Getting Back To My Original Point ...

The reason I do a blog at all is that some time ago, a friend requested that I share my musical insights in this more or less public forum.

To say that I am passionate about music is a severe understatement. If I could be just a brain and a set of ears, and do nothing except listen to music for the rest of my days, I would die happy. Music is pretty much it for me. Music is connected to the pleasure center of my brain. I enjoy even depressing music. Need I say more? No.

But continually I write about other things, and I feel a little guilty. So this post will be exclusively about music.

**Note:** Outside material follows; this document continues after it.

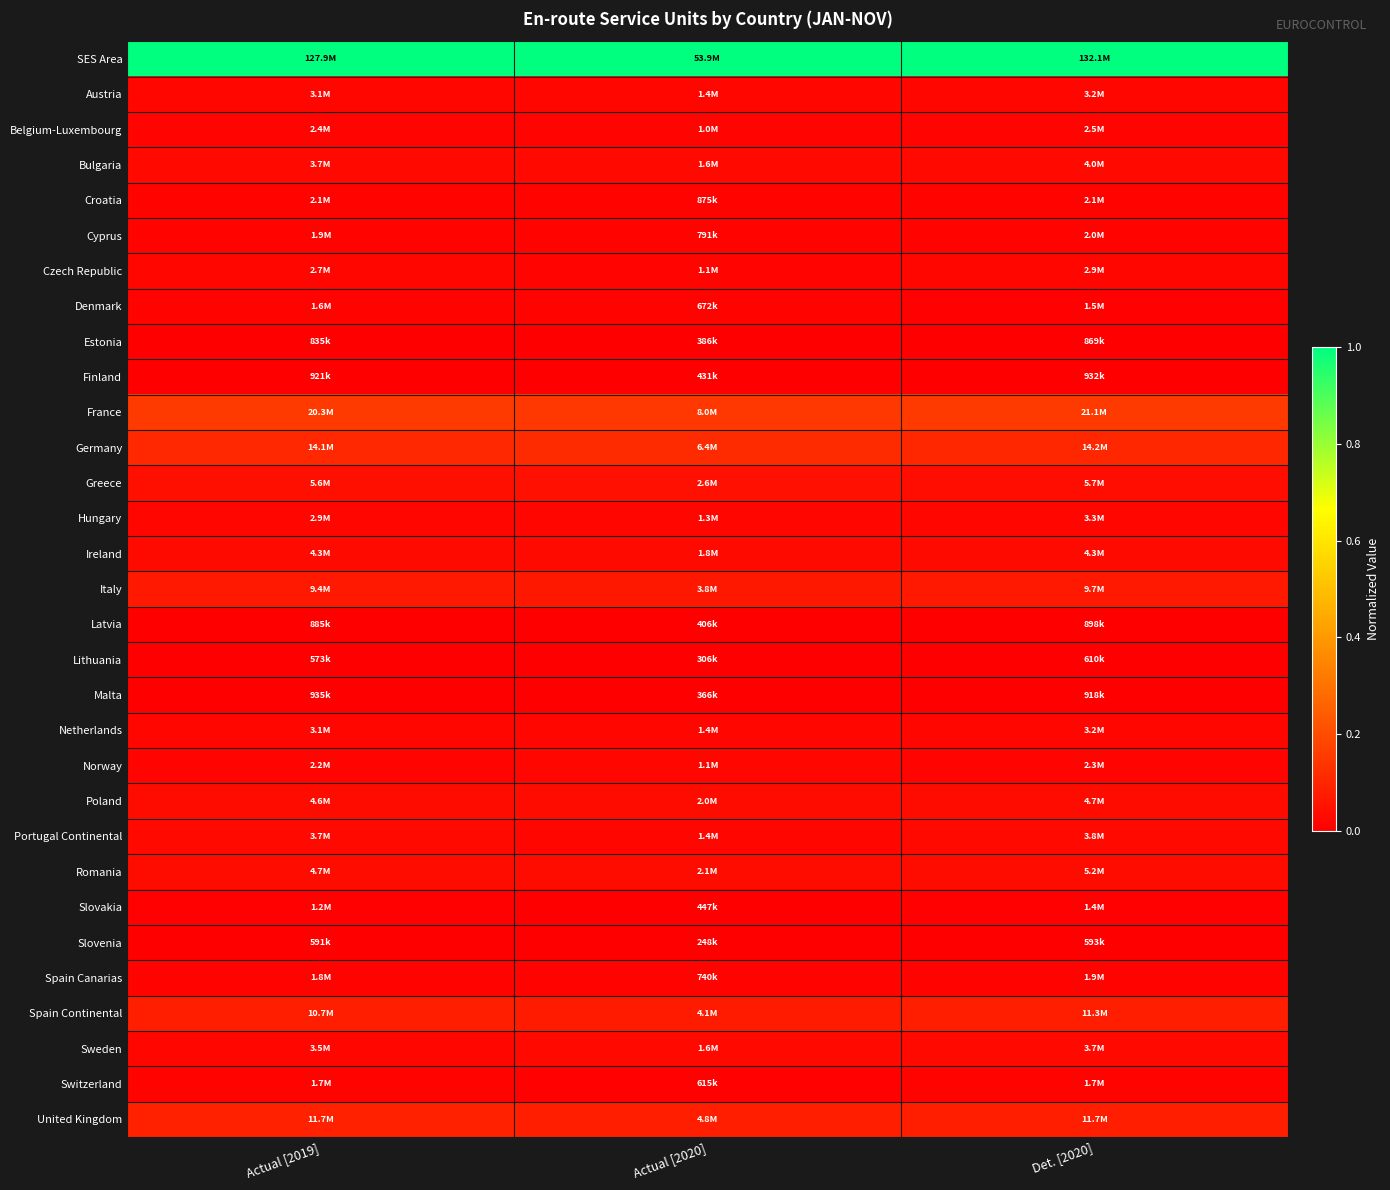

How many data points does each series have?

3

A couple of great, great newer songs have come to my attention lately. One by an old favorite, and one by a somewhat newer artist. Juliana Hatfield put out a record called "How to Walk Away" last year that has a great song on it, "This Lonely Love." While the title might seem a little underwhelming and an exercise in self-pity, you can safely ignore the lyrics. And you can ignore the somewhat irrelevant background vocals by the great Richard Butler [he of Psychedelic Furs fame.] And the somewhat flaccid drumming [I kept thinking "What would Jody Stephens have done with this?]. Three negatives and you still call the song "great"? Why, yes I do. Because Juliana has written a groove that cannot be stopped, even as the song melts into a dreamy sludge at the end. Great job, Juliana. The groove is like some sort of Motown, early Grassroots, ELO mix ... hard to define, impossible to defy.

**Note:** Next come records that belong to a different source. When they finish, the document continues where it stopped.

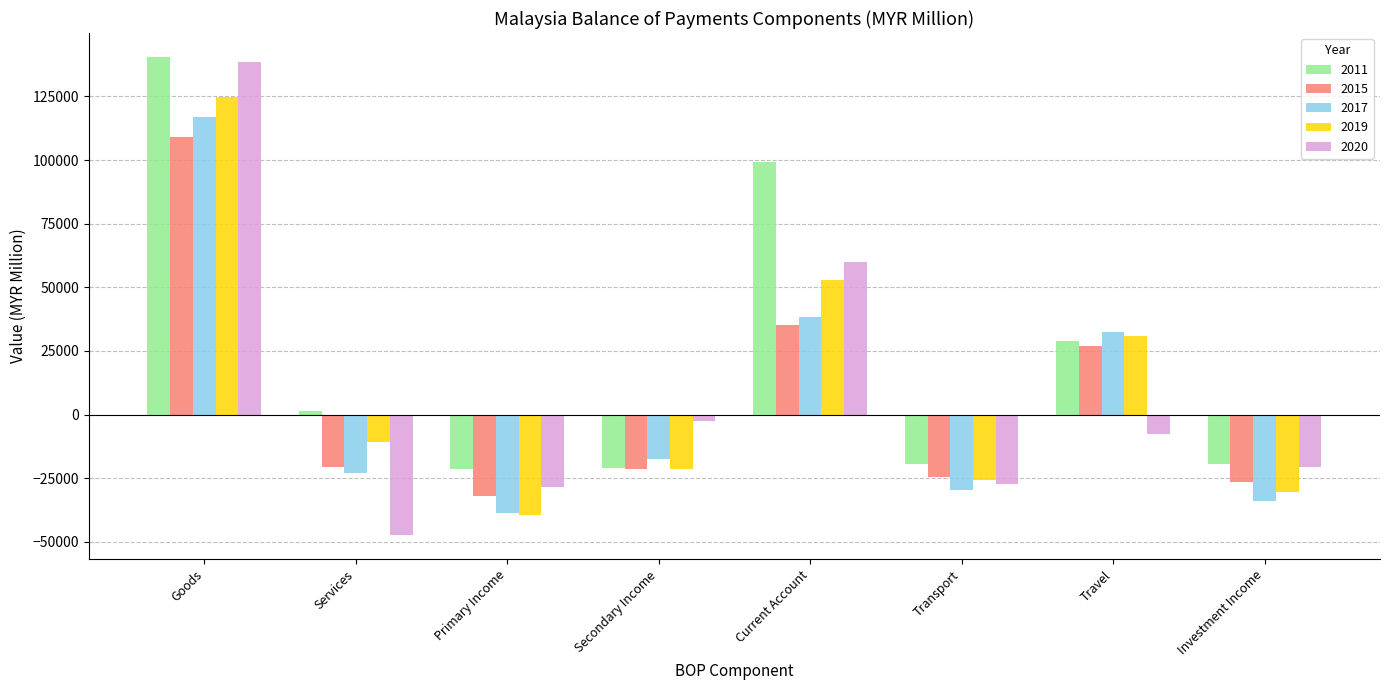

List the series in order of their peak value, highest first.

2011, 2020, 2019, 2017, 2015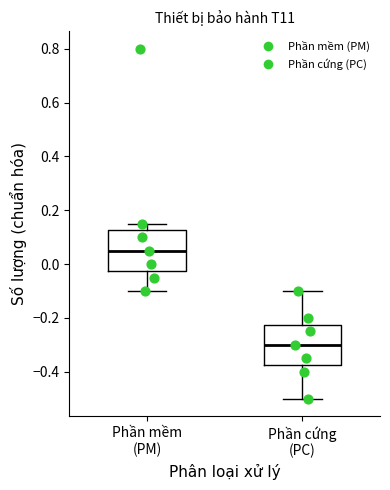

Where does the median line of the box for Phần mềm (PM) sit on the y-axis? The values are not printed on the chart, so give them approximately, as read against the axis.

0.06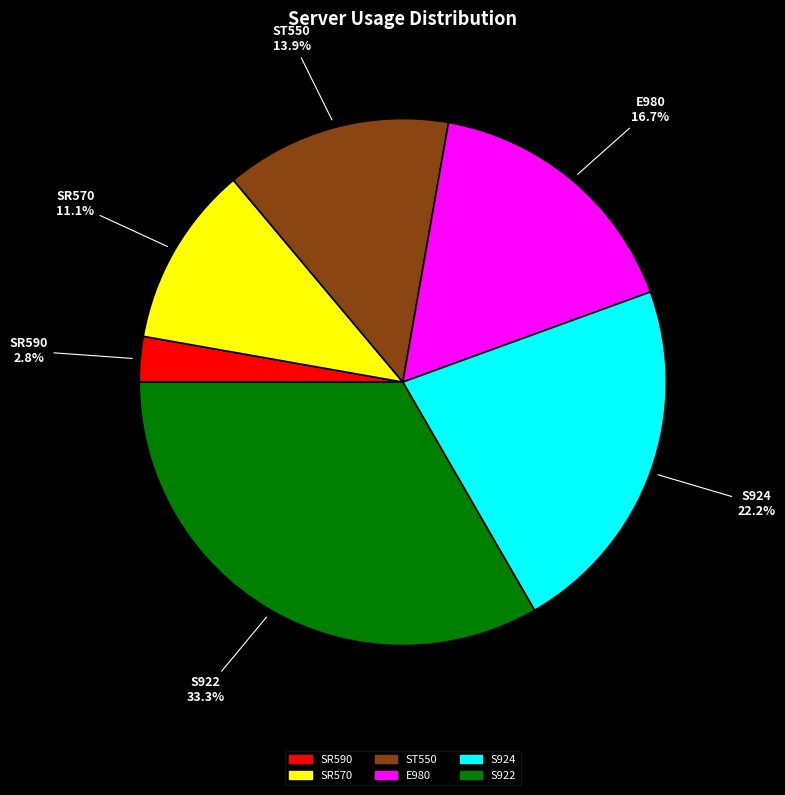

What percentage is NOT represented by SR570?

88.9%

The other great new song is by the Hold Steady, everyone's critical darling band. And they've crafted the song that really highlights, to me, how disappointing Elvis Costello's post 1979 work has been. And what the flaw in his pre-1979 work is. The song I am referring to is "One For the Cutters" off their 2008 album, "Stay Positive." This song is such a work of immense greatness, it is hard to overstate it. The swirling harpsichord introduction, the menacing guitar figure, the snarling delivery of Craig Finn - you'd think that Finn was filled with bile and contempt as he sings about the unnamed young girl who'd "party with townies." But the lyrics - even though they scan miserably - show a wonderful restraint and an undeniable narrative gift. Finn recounts the story of a young college girl, the "sophomore accomplice in a turtleneck sweater" who has "one drop of blood" on her "immaculate Keds." He pulls you through the story of this girl, from a good background, who volitionally falls in with the townies, drinks with them, and is present when a stabbing occurs. And he doesn't stop pulling. You get pulled through her driving the murderer to Cleveland. And through the trial. You get more detail, more narrative in this 4:43 song than you do than in most short stories. And a bonus! A great hook. But what you don't get is what marred most songs by hippies, and the same flaw that the young Costello fell victim to: relentless smug snarkiness. The "I'm Better Than You" syndrome. Finn neither respects, nor judges, nor praises any of the participants. He flits through the "cute little town" like Jay Gatsby, or better, perhaps looks out benignly like the eyes of T. J. Eckleburg.

Back to Elvis Costello. So what that he hated working stiffs. I am one, now. So is he, kind of. What else did he hate? Mainly easy targets. Women who settled. Women who wouldn't sleep with him. Fascists. Wrote some great music [still does.] Wrote a lot more crap music. But the lyrics that he is so vaunted for, like those of Chris Difford, are overrated. He's not a bad lyricist, mind you [neither is Difford], but the amount of critical lust heaped on these guys is simply not warranted. Neil Finn beats both of them, in my book, and certainly Richard Thompson does. And don't get me started on Aimee Mann.